SPXS bull call spread positions are structurally moderately bullish; the modeled P&L assumes European-style exercise at expiration and ignores early assignment, transaction costs, dividends paid before expiry on the stock leg (when present), and the bid-ask spread on the listed chain. SPXS positions also carry Financial Services sector concentration risk; news flow inside the sector (peer earnings, regulatory shifts, supply-chain headlines) can move SPXS alongside the broader basket even when SPXS-specific fundamentals are unchanged. Long-premium structures like a bull call spread on SPXS are particularly exposed to IV-crush risk through scheduled events (earnings, FDA decisions, central-bank meetings) where IV typically contracts post-event regardless of the directional outcome. Always rebuild the position from current SPXS chain quotes before placing a trade.

Frequently asked questions

What is a bull call spread on SPXS?
A bull call spread on SPXS is the bull call spread strategy applied to SPXS (etf). The strategy is structurally moderately bullish: A bull call spread buys an at-the-money call and sells an out-of-the-money call at a higher strike for defined risk and defined reward bounded by the strike width. With SPXS etf trading near $27.57, the strikes shown on this page are snapped to the nearest listed SPXS chain strike and the premiums come straight from the end-of-day bid/ask midpoint.
How are SPXS bull call spread max profit and max loss calculated?

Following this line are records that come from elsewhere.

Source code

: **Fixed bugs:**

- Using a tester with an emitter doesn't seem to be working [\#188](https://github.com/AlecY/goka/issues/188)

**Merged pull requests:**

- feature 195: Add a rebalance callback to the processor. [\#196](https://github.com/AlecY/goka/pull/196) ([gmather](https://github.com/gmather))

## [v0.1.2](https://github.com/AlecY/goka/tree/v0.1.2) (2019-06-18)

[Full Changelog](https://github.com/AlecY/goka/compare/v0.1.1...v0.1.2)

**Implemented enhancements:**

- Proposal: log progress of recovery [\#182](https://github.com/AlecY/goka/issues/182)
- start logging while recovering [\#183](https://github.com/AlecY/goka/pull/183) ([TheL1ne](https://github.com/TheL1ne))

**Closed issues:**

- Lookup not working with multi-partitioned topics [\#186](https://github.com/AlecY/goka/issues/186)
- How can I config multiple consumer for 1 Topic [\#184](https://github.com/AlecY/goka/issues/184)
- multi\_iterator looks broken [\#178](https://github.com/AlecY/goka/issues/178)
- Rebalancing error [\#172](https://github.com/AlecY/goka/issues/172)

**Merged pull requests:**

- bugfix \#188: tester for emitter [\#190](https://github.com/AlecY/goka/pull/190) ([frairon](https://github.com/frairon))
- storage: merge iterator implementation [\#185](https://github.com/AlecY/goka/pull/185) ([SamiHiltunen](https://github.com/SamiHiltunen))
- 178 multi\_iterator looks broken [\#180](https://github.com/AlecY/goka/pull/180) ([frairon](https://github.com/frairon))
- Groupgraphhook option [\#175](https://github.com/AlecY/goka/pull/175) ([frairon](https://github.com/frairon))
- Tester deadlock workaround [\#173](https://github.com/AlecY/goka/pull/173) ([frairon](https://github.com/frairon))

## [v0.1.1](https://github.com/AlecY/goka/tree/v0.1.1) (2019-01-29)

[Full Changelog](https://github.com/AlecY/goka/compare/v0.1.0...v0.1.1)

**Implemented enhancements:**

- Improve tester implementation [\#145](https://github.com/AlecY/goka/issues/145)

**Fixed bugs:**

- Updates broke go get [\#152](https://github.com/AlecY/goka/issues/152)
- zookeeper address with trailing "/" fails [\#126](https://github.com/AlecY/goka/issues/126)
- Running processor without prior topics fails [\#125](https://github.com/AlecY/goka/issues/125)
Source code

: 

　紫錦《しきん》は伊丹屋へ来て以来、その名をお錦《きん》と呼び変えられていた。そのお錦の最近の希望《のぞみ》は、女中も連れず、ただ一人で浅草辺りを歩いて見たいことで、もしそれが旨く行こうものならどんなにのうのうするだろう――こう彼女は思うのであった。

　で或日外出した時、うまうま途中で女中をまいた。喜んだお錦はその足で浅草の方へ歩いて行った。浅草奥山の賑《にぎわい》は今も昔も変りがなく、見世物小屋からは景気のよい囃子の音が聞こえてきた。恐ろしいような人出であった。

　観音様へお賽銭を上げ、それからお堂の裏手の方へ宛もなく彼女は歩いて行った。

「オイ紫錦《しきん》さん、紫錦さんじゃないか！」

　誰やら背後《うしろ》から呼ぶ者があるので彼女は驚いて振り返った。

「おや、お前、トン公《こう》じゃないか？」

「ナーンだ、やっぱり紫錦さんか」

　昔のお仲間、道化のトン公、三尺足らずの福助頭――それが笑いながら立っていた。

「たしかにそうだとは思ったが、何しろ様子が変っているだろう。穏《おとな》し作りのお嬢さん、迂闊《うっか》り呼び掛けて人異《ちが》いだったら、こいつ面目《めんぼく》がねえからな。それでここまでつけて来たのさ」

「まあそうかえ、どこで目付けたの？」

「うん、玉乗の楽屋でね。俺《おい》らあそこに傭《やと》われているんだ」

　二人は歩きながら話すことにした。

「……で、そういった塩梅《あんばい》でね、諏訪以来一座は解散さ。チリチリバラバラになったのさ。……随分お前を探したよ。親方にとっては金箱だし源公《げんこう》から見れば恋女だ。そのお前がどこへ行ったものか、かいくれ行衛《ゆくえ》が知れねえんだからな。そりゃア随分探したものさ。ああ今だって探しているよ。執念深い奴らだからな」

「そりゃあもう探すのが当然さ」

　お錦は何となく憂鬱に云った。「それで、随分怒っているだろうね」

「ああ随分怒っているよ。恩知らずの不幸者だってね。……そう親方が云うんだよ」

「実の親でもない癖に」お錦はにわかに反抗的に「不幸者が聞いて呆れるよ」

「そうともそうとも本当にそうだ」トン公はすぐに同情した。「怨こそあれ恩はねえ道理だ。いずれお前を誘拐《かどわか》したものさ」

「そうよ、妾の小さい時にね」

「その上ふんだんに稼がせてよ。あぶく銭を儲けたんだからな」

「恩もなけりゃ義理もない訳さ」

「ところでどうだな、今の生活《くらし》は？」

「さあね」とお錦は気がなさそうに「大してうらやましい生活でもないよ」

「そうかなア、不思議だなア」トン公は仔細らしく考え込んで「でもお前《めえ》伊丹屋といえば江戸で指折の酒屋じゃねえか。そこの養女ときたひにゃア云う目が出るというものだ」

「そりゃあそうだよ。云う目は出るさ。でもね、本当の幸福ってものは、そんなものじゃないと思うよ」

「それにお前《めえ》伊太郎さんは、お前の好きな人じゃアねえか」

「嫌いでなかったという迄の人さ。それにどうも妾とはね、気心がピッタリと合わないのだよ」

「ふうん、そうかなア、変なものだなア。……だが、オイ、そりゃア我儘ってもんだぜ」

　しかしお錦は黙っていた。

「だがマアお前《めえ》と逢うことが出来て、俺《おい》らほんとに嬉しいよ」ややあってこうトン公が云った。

Max profit equals strike width minus net debit times 100; max loss equals net debit times 100. Breakeven is long-call strike plus net debit. For the SPXS bull call spread priced from the end-of-day chain at a 30-day expiry (ATM IV 47.51%), the computed maximum profit is $92.50 per contract and the computed maximum loss is -$57.50 per contract. Live intraday quotes will differ as the chain moves through the trading session.
What is the breakeven for a SPXS bull call spread?
The breakeven for the SPXS bull call spread priced on this page is roughly $28.08 at expiration, derived from end-of-day chain premiums. Breakeven is the underlying price at which the strategy's P&L crosses zero ignoring transaction costs and assignment risk. The current SPXS market-implied 1-standard-deviation expected move is approximately 13.62%; if the move sits well outside the breakeven distance, the structure's risk-reward becomes correspondingly tighter.
When should you consider a bull call spread on SPXS?
Bull call spreads on SPXS reduce the cost of a bullish SPXS etf position by selling a higher-strike call; suited to moderate-move theses where price reaches but does not vastly exceed the short strike.
How does current SPXS implied volatility affect this bull call spread?
SPXS ATM IV is at 47.51% with IV rank near 15.92%, which is on the low end of its 1-year range. Premium-buying structures (long call, long put, debit spreads) are relatively cheap in this regime; premium-selling structures collect less credit per unit risk.